Caixa de fósforos e latifúndio
Quando temos 10 anos, um homem de 30 é um idoso. Porém, quando temos 70, é um miúdo. Quase tudo é questão de perspetiva...
Q UASE tudo na vida é questão de perspetiva. Quando temos 10 anos, um homem de 30 é um idoso. Porém, quando temos 70, é um miúdo. Para o avançado no momento do penálti, a baliza parece uma caixa de fósforos; para o guarda-redes é um latifúndio. Para um sportinguista, ter 10 pontos de vantagem é igual a quase nada: basta um empate e começa a tremer. Para um portista, ter dez de atraso é como se estivesse a três e ainda tivesse de jogar com o líder: bora lá apanhar os gajos. Para Fernando Santos, ir jogar com o 16.º, o 26.º ou o 35.º do ranking da UEFA é como defrontar Inglaterra, Espanha ou Itália. Para os jogadores, poderá ser como jogar com a Sérvia, o Azerbaijão e o Luxemburgo. Cuidado, rapazes.
A TÉ na vida dos clubes muita coisa é questão de perspetiva. Há três anos, quando saiu para a Juventus, Ronaldo era para o Real Madrid um jogador dispensável. Agora, 95 golos na vecchia signora depois, CR7 volta a ser apetecível. Jorge Jesus, em junho de 2015, era persona non grata, como treinador, para Luís Filipe Vieira. Cinco anos depois, o presidente encarnado riscou a palavra non e ficou só com persona grata.

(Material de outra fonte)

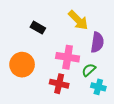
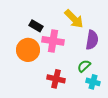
pink cross: (68, 57) -> (53, 41), moved
orange circle: (22, 65) -> (28, 50), moved

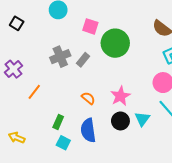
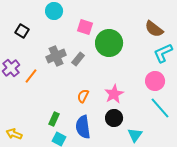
black square: (17, 23) -> (22, 31), moved
orange line: (34, 92) -> (31, 76), moved
orange semicircle: (88, 98) -> (83, 96), turned -104
cyan triangle: (142, 119) -> (135, 135), moved

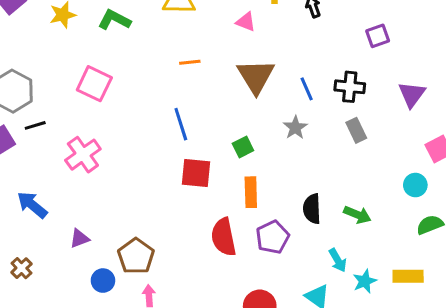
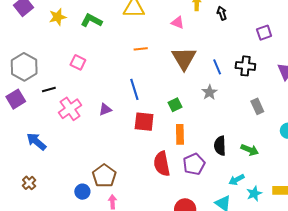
pink square: (94, 84) -> (78, 62), size x0.7
black line: (35, 125) -> (49, 90), moved
gray rectangle: (356, 130) -> (257, 106), moved
purple triangle: (79, 238) -> (105, 109), moved
cyan arrow: (338, 260) -> (237, 180), turned 91

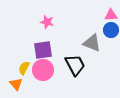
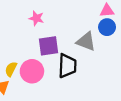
purple square: (43, 50) -> (49, 46), moved
black trapezoid: (75, 65) -> (67, 66), turned 30

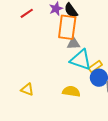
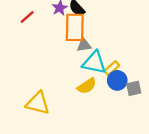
yellow triangle: (27, 89) -> (38, 103), size x1.6
yellow semicircle: (71, 91) -> (87, 86), moved, turned 144

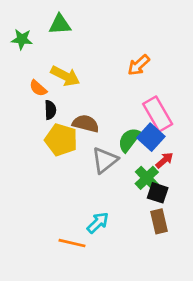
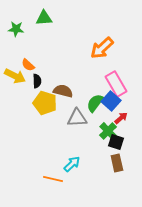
orange arrow: (139, 65) -> (102, 48), size x1.4
yellow arrow: (65, 76) -> (15, 76), moved
gray triangle: (105, 160) -> (77, 118), turned 35

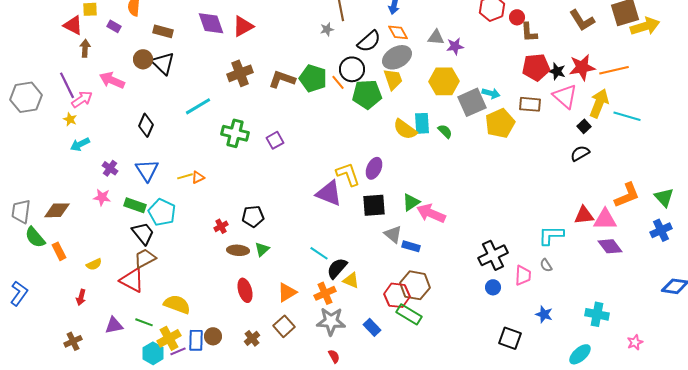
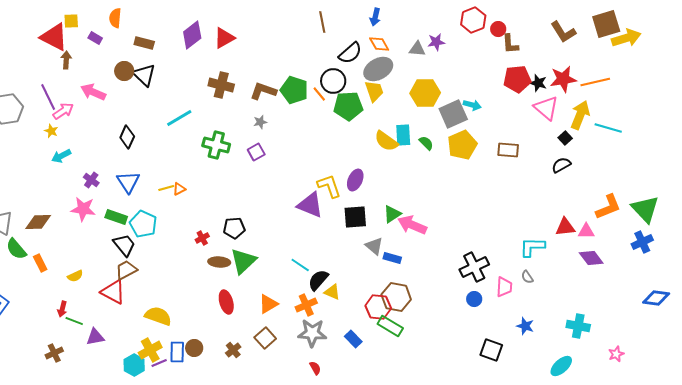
purple diamond: (211, 23) -> (192, 35), turned 72
red triangle: (73, 25) -> (54, 37), size x1.4
gray star: (327, 29) -> (260, 122), moved
purple star: (455, 46) -> (436, 42), moved
brown cross: (240, 73) -> (221, 85), turned 35
brown rectangle: (530, 104) -> (508, 150), moved
yellow pentagon: (500, 123) -> (462, 145), moved
pink star: (102, 197) -> (83, 209), size x1.4
green triangle: (664, 197) -> (645, 209), size x1.4
pink triangle: (605, 219) -> (586, 231), size x0.7
green triangle: (262, 249) -> (243, 261), size x1.8
green line: (144, 322) -> (74, 321), moved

E se calhar, em nova mudança de perspetiva, poderá estar a pensar na totalidade da expressão latina. Frederico Varandas era visto como presidente sem carisma. Agora, é olhado como o sucessor de Dias da Cunha como campeão. Quando José Mourinho vai ao balneário do Dínamo Zagreb bater palmas aos jogadores que afastaram o Tottenham da Liga Europa, é olhado como exemplo de fair play pelos croatas. Porém, na tal questão de perspetiva, a sua atitude pode ser vista como cobarde pelos seus próprios jogadores.
T AMBÉM na Liga dos Campeões muita coisa é questão de perspetiva. Há dois meses olhávamos para o Chelsea quase com desdém: Lampard era treinador fraude, Thiago Silva estava velho, Kanté era baixinho, Werner só sabia correr e Giroud era apenas uma espécie de modelo fotográfico. Agora, com Tuchel no comando, os londrinos eliminaram o Atlético de Madrid na Champions e arrancaram seis vitórias e quatro empates na Premier League, subindo do 9.º lugar para o 4.º. E olhamos para eles quase como máquina trituradora. Esperemos que os blues olhem para o FC Porto e não vejam aquele que eliminou a Juventus.
MAIS ou menos o mesmo se passava com o Benfica. Há pouco mais de dois meses, a defesa encarnada era a pior do Mundo. Vlachodimos, Gilberto, Otamendi, Vertonghen e Grimaldo, entre outros, tinham encaixado 16 golos em 16 jornadas da Liga. Agora, com trocas e entradas pelo meio, um golo sofrido nos últimos oito jogos. A perspetiva pode, pois, ser deturpante.
O LHEMOS, a finalizar, para João Félix. Qualquer jogador, sejam os meninos Essugo, Gonçalo Ramos e Fábio Vieira ou os veteranos João Pereira, Otamendi e Pepe não desdenhariam ter um convite do Atlético de Madrid, pois é um dos maiores clubes do Mundo. Tem, porém, quatro contras para jogadores geniais como João Félix: Diego Pablo Simeone González. O argentino é grandíssimo treinador, fez com que os colchoneros dessem vários passos de aproximação aos gigantes Real Madrid e Barcelona, mas gosta que as suas equipas pratiquem um tipo de futebol parecido com o do Boavista de Jaime Pacheco. A perspetiva de há ano e meio (muito dinheiro para Félix e uma equipa de topo europeu) parece ter-se transformado num minipesadelo (muito dinheiro, é certo, mas zero títulos e menor melhoria individual do que se esperaria). Agora, a minha perspetiva para João Félix é simples: sai para um clube de ainda maior nível ou sai Diego Simeone e talvez haja esperança.